Background: GNE Myopathy (GNEM) is a progressive adult-onset myopathy likely caused by deficiency of sialic acid (SA) biosynthesis.
Objective: Evaluate the safety and efficacy of SA (delivered by aceneuramic acid extended-release [Ace-ER]) as treatment for GNEM.
Methods: A Phase 2, randomized, double-blind, placebo-controlled study evaluating Ace-ER 3 g/day or 6 g/day versus placebo was conducted in GNEM subjects (n = 47). After the first 24 weeks, placebo subjects crossed over to 3 g/day or 6 g/day for 24 additional weeks (dose pre-assigned during initial randomization). Assessments included serum SA, muscle strength by dynamometry, functional assessments, clinician- and patient-reported outcomes, and safety.
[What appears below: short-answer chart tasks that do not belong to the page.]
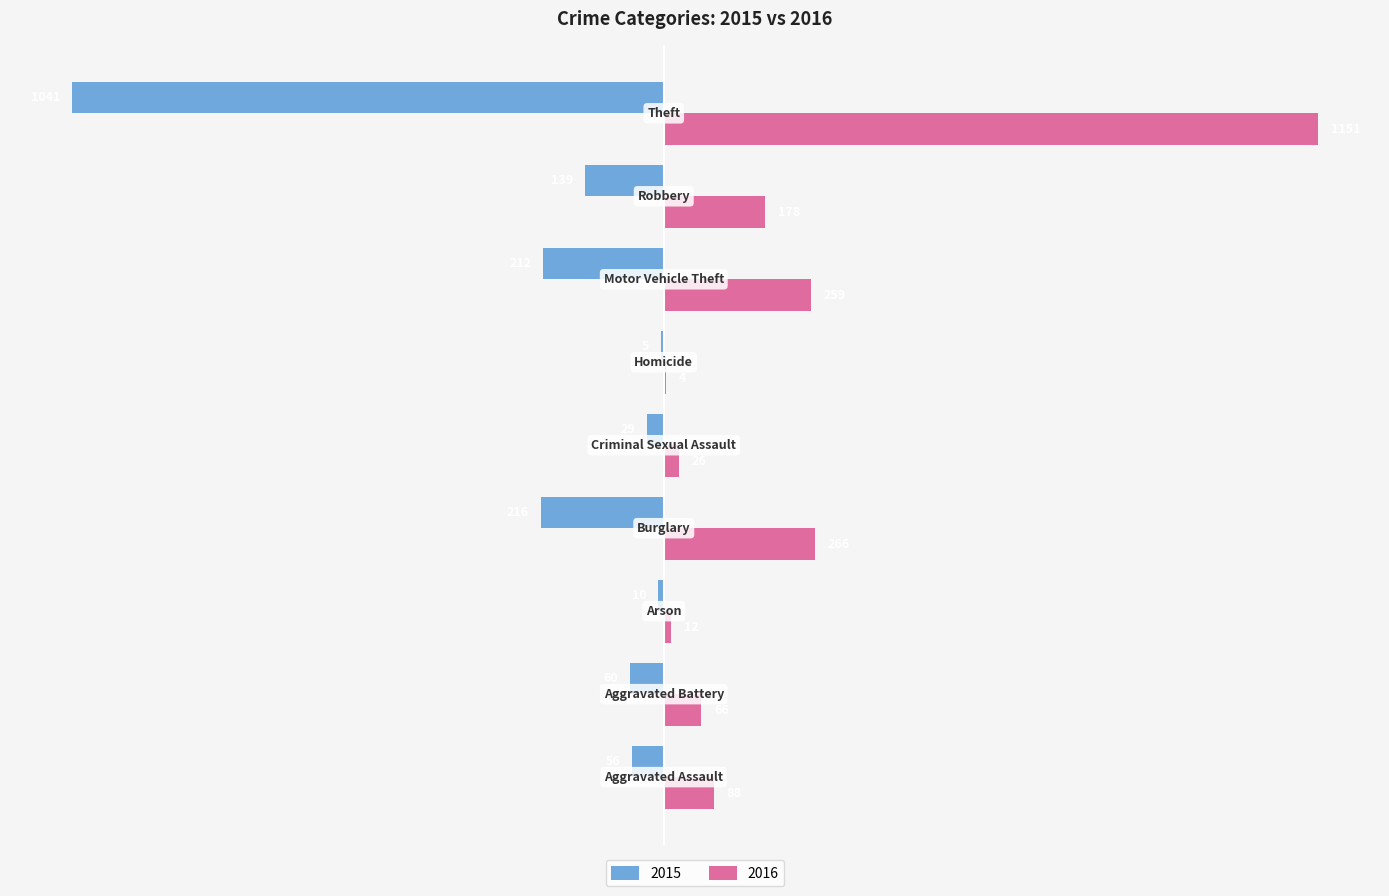

What is the maximum value for 2016?

1151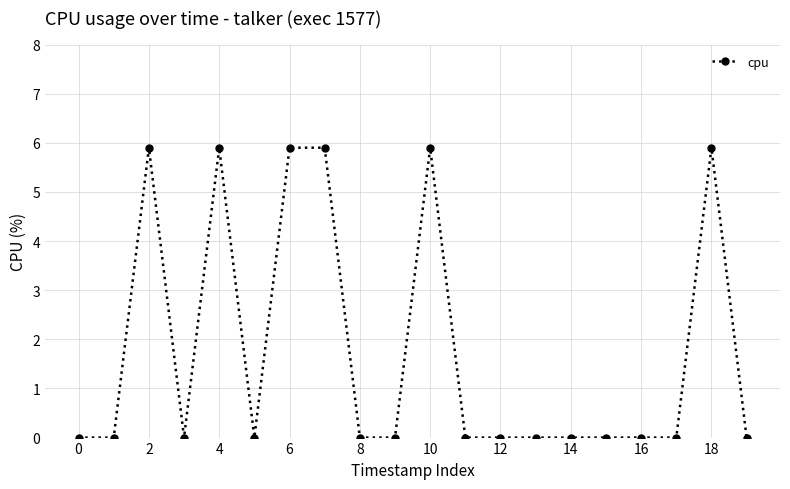

What is the maximum value shown in the chart?

5.9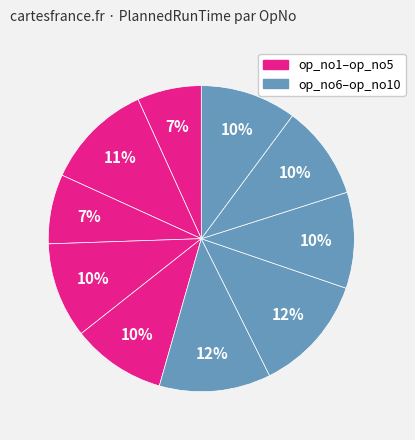

How many segments does this pie chart have?

10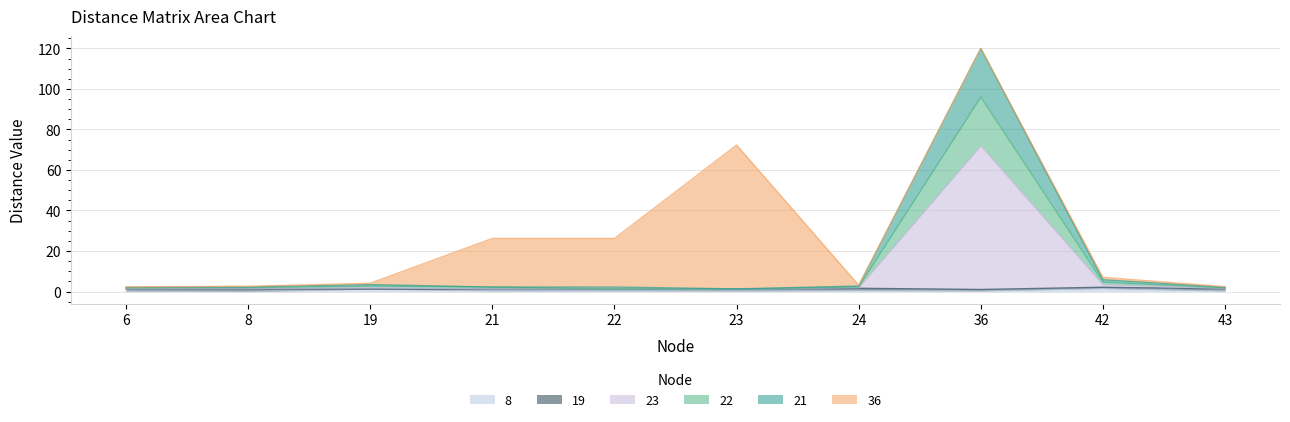

True or false: 22 and 21 cross at least once.

False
Results: Dose-dependent increases in serum SA levels were observed. Supplementation with Ace-ER resulted in maintenance of muscle strength in an upper extremity composite (UEC) score at 6 g/day compared with placebo at Week 24 (LS mean difference +2.33 kg, p = 0.040), and larger in a pre-specified subgroup able to walk ≥200 m at Screening (+3.10 kg, p = 0.040). After cross-over, a combined 6 g/day group showed significantly better UEC strength than a combined 3 g/day group (+3.46 kg, p = 0.0031). A similar dose-dependent response was demonstrated within the lower extremity composite score, but was not significant (+1.06 kg, p = 0.61). The GNEM-Functional Activity Scale demonstrated a trend improvement in UE function and mobility in a combined 6 g/day group compared with a combined 3 g/day group. Patients receiving Ace-ER tablets had predominantly mild-to-moderate AEs and no serious adverse events.
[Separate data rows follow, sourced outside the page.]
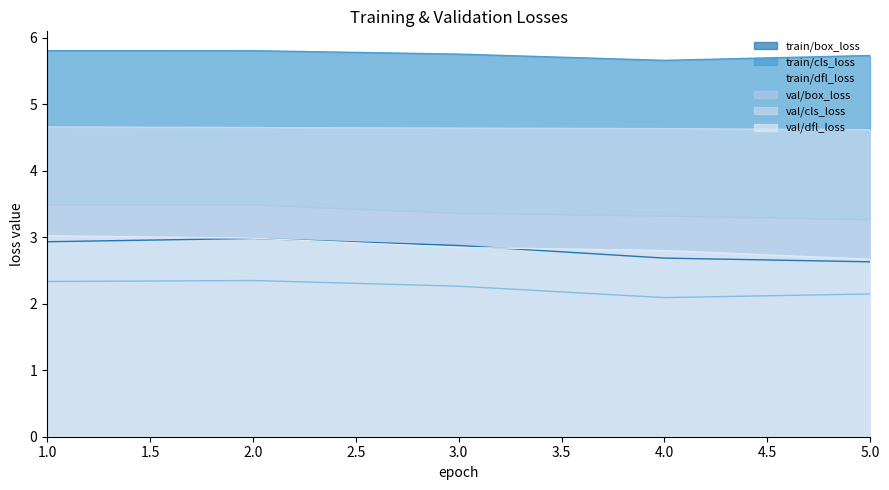

Reading left to right, what are all the values shown in this chart?

train/box_loss: 2.9	3.0	2.9	2.7	2.6
train/cls_loss: 5.8	5.8	5.8	5.7	5.7
train/dfl_loss: 2.3	2.3	2.3	2.1	2.1
val/box_loss: 3.5	3.5	3.4	3.3	3.3
val/cls_loss: 4.7	4.7	4.6	4.6	4.6
val/dfl_loss: 3.0	3.0	2.8	2.8	2.7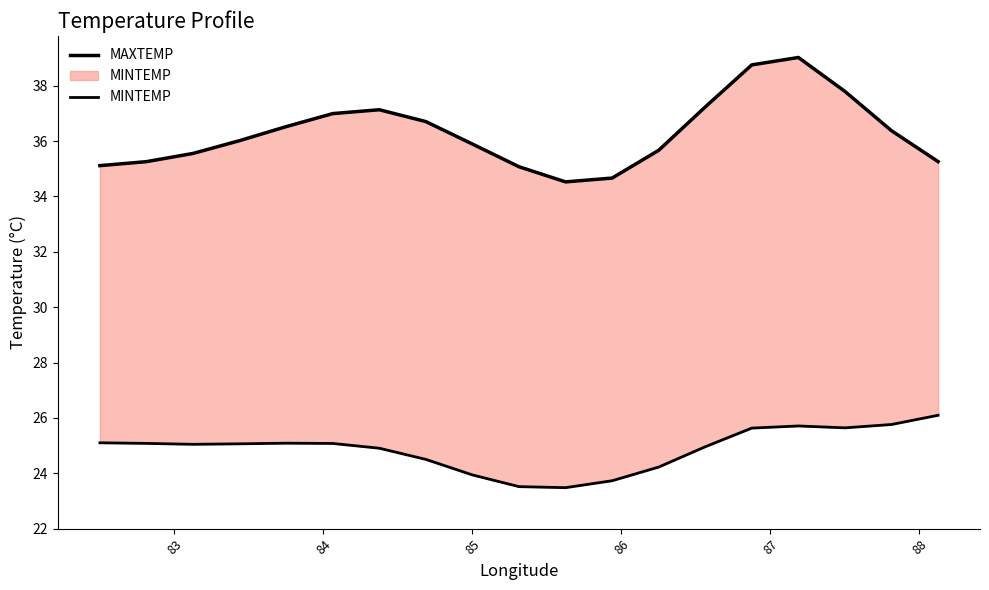

What is the greatest value displayed?

39.0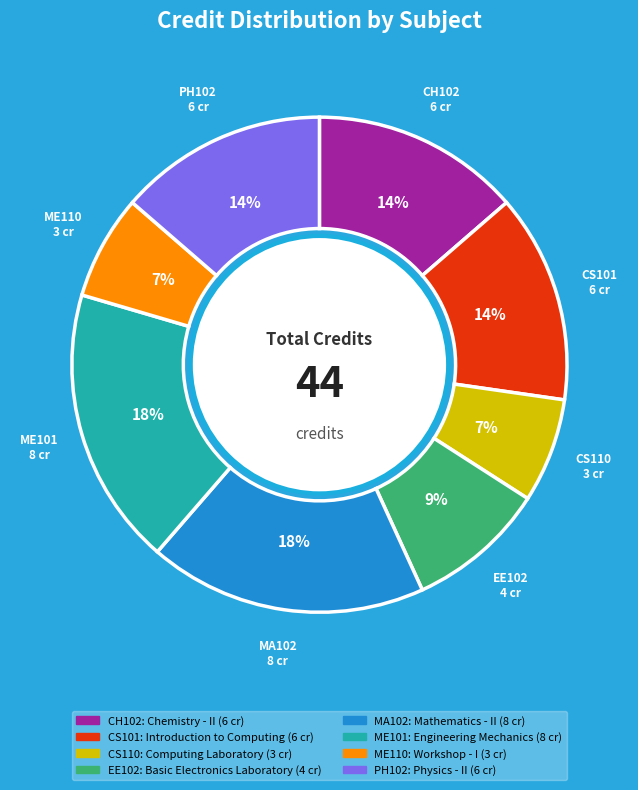

To the nearest percent, what is the average slice percentage?

12%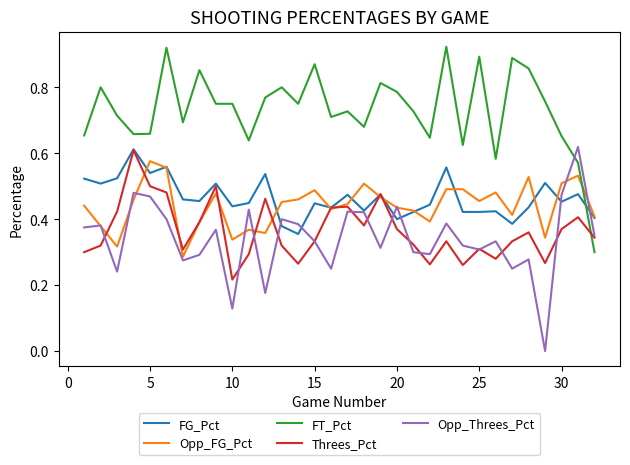

Which series has the largest total across all categories?

FT_Pct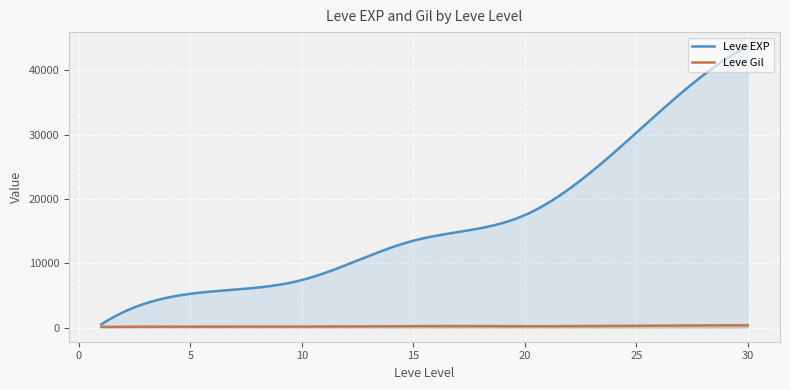

At which label is Leve Gil closest to 334?

25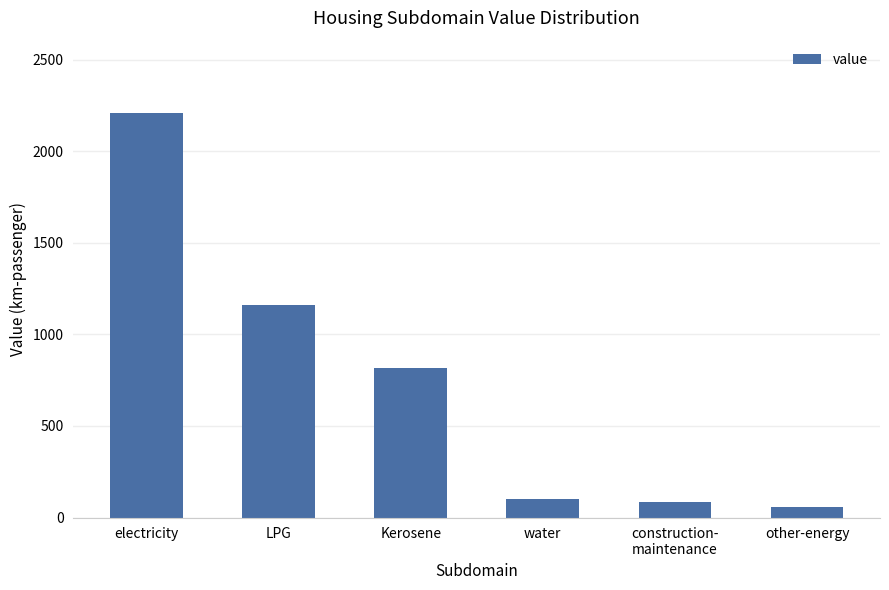

At which label is the value closest to 1131?

LPG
Conclusions: This is the first clinical study to provide evidence that supplementation with SA delivered by Ace-ER may stabilize muscle strength in individuals with GNEM and initiating treatment earlier in the disease course may lead to better outcomes.
Keywords: GNE Myopathy; Sialic acid; distal myopathy with rimmed vacuoles; hereditary inclusion body myopathy; myopathy therapy.